BEGIN DATA LISTING

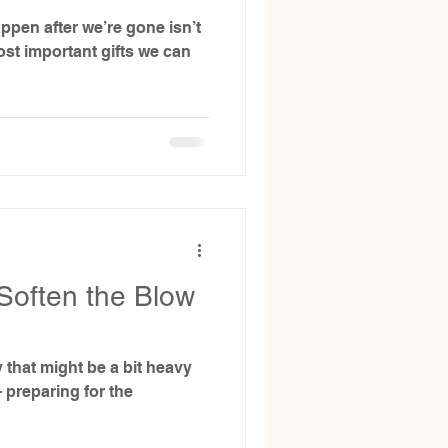
ppen after we’re gone isn’t
ost important gifts we can
Soften the Blow
y that might be a bit heavy
- preparing for the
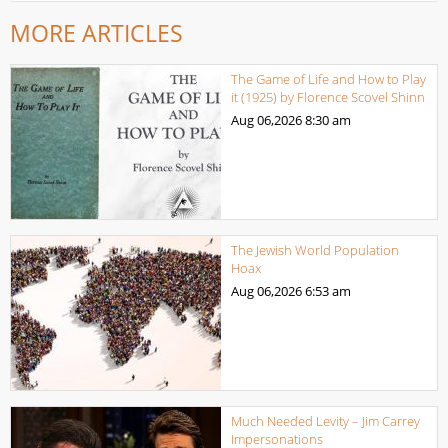
MORE ARTICLES
The Game of Life and How to Play
it (1925) by Florence Scovel Shinn
Aug 06,2026
8:30 am
The Jewish World Population
Hoax
Aug 06,2026
6:53 am
Much Needed Levity – Jim Carrey
Impersonations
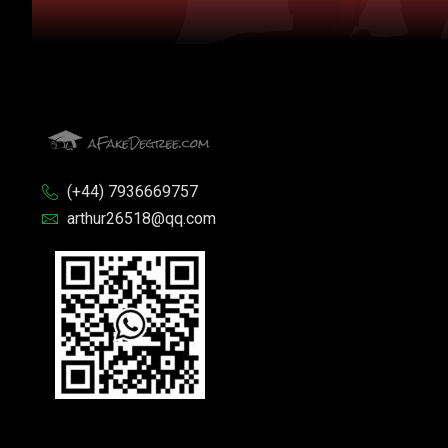
(+44) 7936669757
arthur26518@qq.com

END DATA LISTING

Could the data above be copied out exactly, with no pictures kept?

ppen after we’re gone isn’t
ost important gifts we can
Soften the Blow
y that might be a bit heavy
- preparing for the
MORE ARTICLES
The Game of Life and How to Play
it (1925) by Florence Scovel Shinn
Aug 06,2026
8:30 am
The Jewish World Population
Hoax
Aug 06,2026
6:53 am
Much Needed Levity – Jim Carrey
Impersonations
(+44) 7936669757
arthur26518@qq.com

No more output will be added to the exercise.